While the secular press has focused on ChatGPT, I have been experimenting with Chabad’s new AI “rabbi,” a chat bot that has been uploaded with the full corpus of the Jewish library. I queried it on esoteric topics, asking it how Joseph ben Abraham Gikatilla, a 13th-century mystic, recommended a spiritual adept might best “storm the heavens.” Its answer was spot on.

For this edition of my Oasis Songs, I invited the AI rabbi to offer a profound insight from this week’s Torah portion of Vayishlakh. This was its answer:

Vayishlach tells the story of Jacob’s return to the land of Canaan and his encounter with his estranged brother Esau. One profound insight from this portion is the importance of reconciliation and forgiveness.

Despite their troubled past, Jacob and Esau are able to reconcile and make peace with each other. Jacob sends gifts to Esau as a gesture of goodwill, and when they finally meet, they embrace and weep together. This teaches us that even the most bitter conflicts can be resolved through sincere efforts at reconciliation and forgiveness.

Furthermore, the Torah portion also emphasizes the importance of taking responsibility for our actions and making amends for any wrongs we have committed. Jacob acknowledges his past mistakes and seeks to make things right with Esau, demonstrating the value of humility and accountability.

Overall, Parashat Vayishlach teaches us that forgiveness, reconciliation, and taking responsibility for our actions are essential components of healthy relationships and personal growth.

On the one hand, this is a moving and accurate Torah teaching that is relevant to our lives. Reconciliation and responsibility are indeed essential to us, so learning how to embrace each of these is an important part of maturation. The AI rabbi had the goods.

On the other hand, it will be quite some time before machines will have the capacity to form and damage relationships so that they will need to reconcile or take on responsibility for their actions. Whether they ever will remains a hotly debated topic that touches upon big issues such as the nature of consciousness.

In other words, the AI rabbi has no experiential standing for its teaching; it is merely repeating the lessons others have gathered. It doesn’t know what it feels like to get into a bitter argument and lose a best friend or suffer a painful break-up or divorce. It hasn’t languished from loneliness or felt the barbs of ostracism. It lacks that all-too-human urge to flee from our responsibilities as well the profound internal change we sense whenever we do stand up and fulfill a difficult duty.

This experiential difference matters because people need role models, or dugmaot, to inspire us and uplift us. We need to know that the lesson or wisdom being proffered has been field-tested by the teacher and that it is therefore achievable. As noted in Deuteronomy 30:12, lo b’shamayim hee. The Torah is not in the heavens; rather, any committed human can live up to its precepts. A dugma shows by example that it is possible to be kind, humble, and compassionate.

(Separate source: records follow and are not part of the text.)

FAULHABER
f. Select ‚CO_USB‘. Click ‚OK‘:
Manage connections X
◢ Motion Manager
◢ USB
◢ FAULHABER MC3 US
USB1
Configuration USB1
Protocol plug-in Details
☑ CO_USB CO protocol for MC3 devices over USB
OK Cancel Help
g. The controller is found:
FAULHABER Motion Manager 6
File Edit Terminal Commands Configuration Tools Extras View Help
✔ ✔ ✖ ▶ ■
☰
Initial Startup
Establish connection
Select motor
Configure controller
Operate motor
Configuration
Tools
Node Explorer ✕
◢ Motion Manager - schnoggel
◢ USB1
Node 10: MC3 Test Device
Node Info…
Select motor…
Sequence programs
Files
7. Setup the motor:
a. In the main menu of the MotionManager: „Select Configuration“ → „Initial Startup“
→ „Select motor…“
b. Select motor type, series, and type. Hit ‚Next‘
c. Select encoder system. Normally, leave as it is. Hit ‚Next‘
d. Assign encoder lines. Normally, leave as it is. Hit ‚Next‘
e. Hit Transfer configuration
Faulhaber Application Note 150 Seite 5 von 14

As the traditional English canon of authoritative authors was dismantled, it was replaced by authors who were women, people of color, or individuals who were LGBTQ+. This project to extend or alter the canon to hear from different voices came in part from our universal need for role models. While some of us can learn wisdom from any source, most of us have a need to relate to the source from which it comes. We need to be able to imagine ourselves standing in those shoes. We need to know that if it is possible for someone with a similar background or life experience, then it is possible for us too.

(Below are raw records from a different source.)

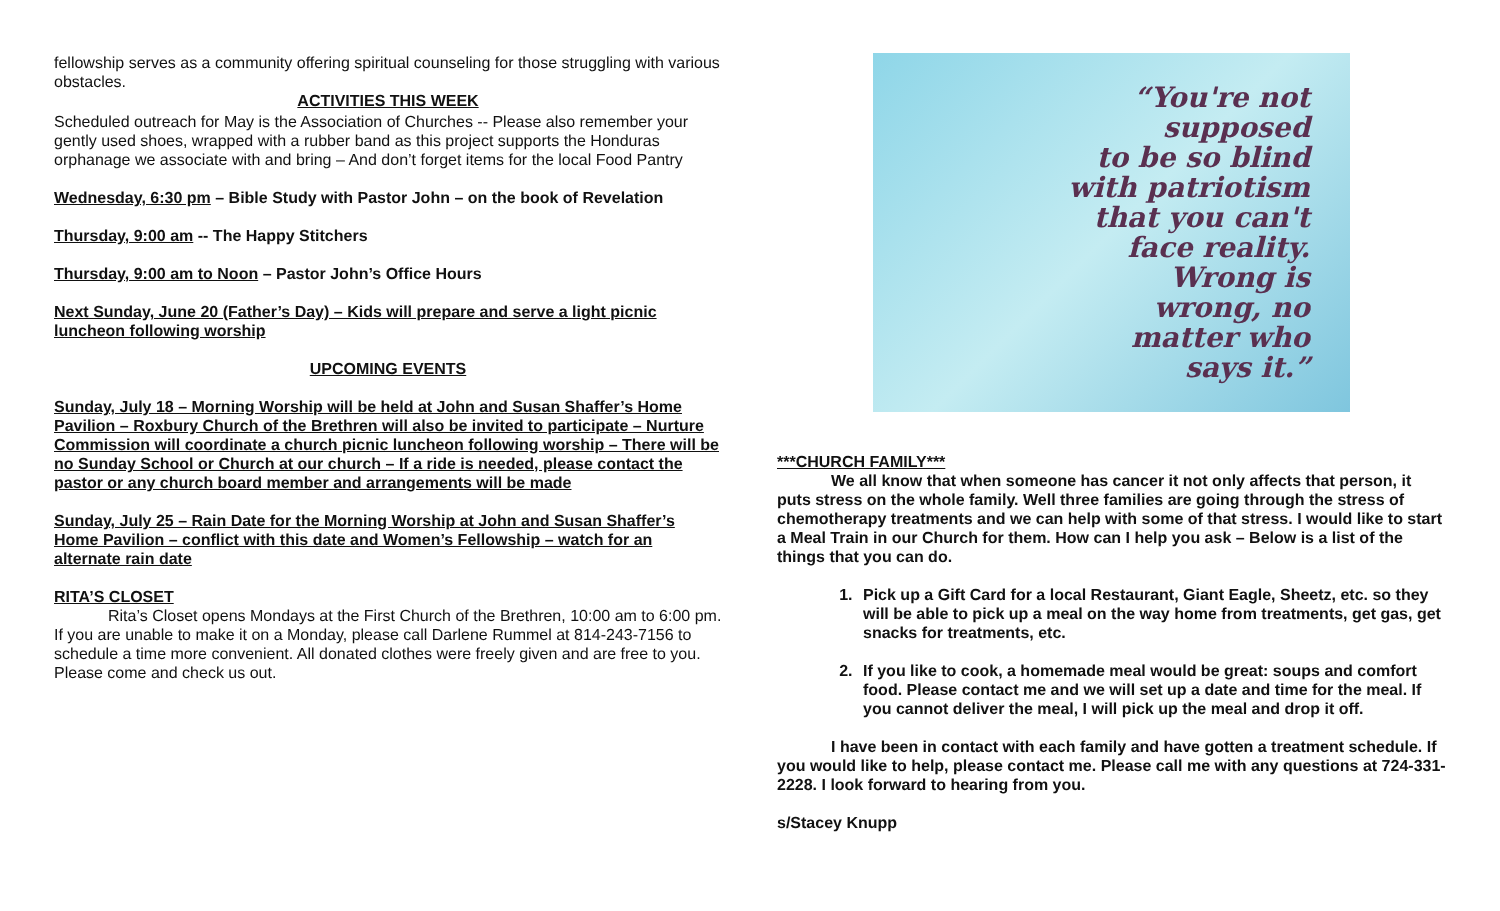fellowship serves as a community offering spiritual counseling for those struggling with various obstacles.
ACTIVITIES THIS WEEK
Scheduled outreach for May is the Association of Churches -- Please also remember your gently used shoes, wrapped with a rubber band as this project supports the Honduras orphanage we associate with and bring – And don’t forget items for the local Food Pantry
Wednesday, 6:30 pm – Bible Study with Pastor John – on the book of Revelation
Thursday, 9:00 am -- The Happy Stitchers
Thursday, 9:00 am to Noon – Pastor John’s Office Hours
Next Sunday, June 20 (Father’s Day) – Kids will prepare and serve a light picnic luncheon following worship
UPCOMING EVENTS
Sunday, July 18 – Morning Worship will be held at John and Susan Shaffer’s Home Pavilion – Roxbury Church of the Brethren will also be invited to participate – Nurture Commission will coordinate a church picnic luncheon following worship – There will be no Sunday School or Church at our church – If a ride is needed, please contact the pastor or any church board member and arrangements will be made
Sunday, July 25 – Rain Date for the Morning Worship at John and Susan Shaffer’s Home Pavilion – conflict with this date and Women’s Fellowship – watch for an alternate rain date
RITA’S CLOSET
Rita’s Closet opens Mondays at the First Church of the Brethren, 10:00 am to 6:00 pm. If you are unable to make it on a Monday, please call Darlene Rummel at 814-243-7156 to schedule a time more convenient. All donated clothes were freely given and are free to you. Please come and check us out.
“You're not
supposed
to be so blind
with patriotism
that you can't
face reality.
Wrong is
wrong, no
matter who
says it.”
***CHURCH FAMILY***
We all know that when someone has cancer it not only affects that person, it puts stress on the whole family. Well three families are going through the stress of chemotherapy treatments and we can help with some of that stress. I would like to start a Meal Train in our Church for them. How can I help you ask – Below is a list of the things that you can do.
1. Pick up a Gift Card for a local Restaurant, Giant Eagle, Sheetz, etc. so they will be able to pick up a meal on the way home from treatments, get gas, get snacks for treatments, etc.
2. If you like to cook, a homemade meal would be great: soups and comfort food. Please contact me and we will set up a date and time for the meal. If you cannot deliver the meal, I will pick up the meal and drop it off.
I have been in contact with each family and have gotten a treatment schedule. If you would like to help, please contact me. Please call me with any questions at 724-331-2228. I look forward to hearing from you.
s/Stacey Knupp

As the machines continue to evolve, performing tasks that only humans previously could do, our understanding of what it means to be human will also evolve. Will our understanding of what a role model is also change?

Shabbat shalom,

Rav D

Shabbat Table Talk

  1. What do you imagine some of the greatest gains from AI will be?
  2. Are you worried about AI? What worries you?
  3. If the machines made it so that we were all freed from the necessity of working, with what would you occupy yourself?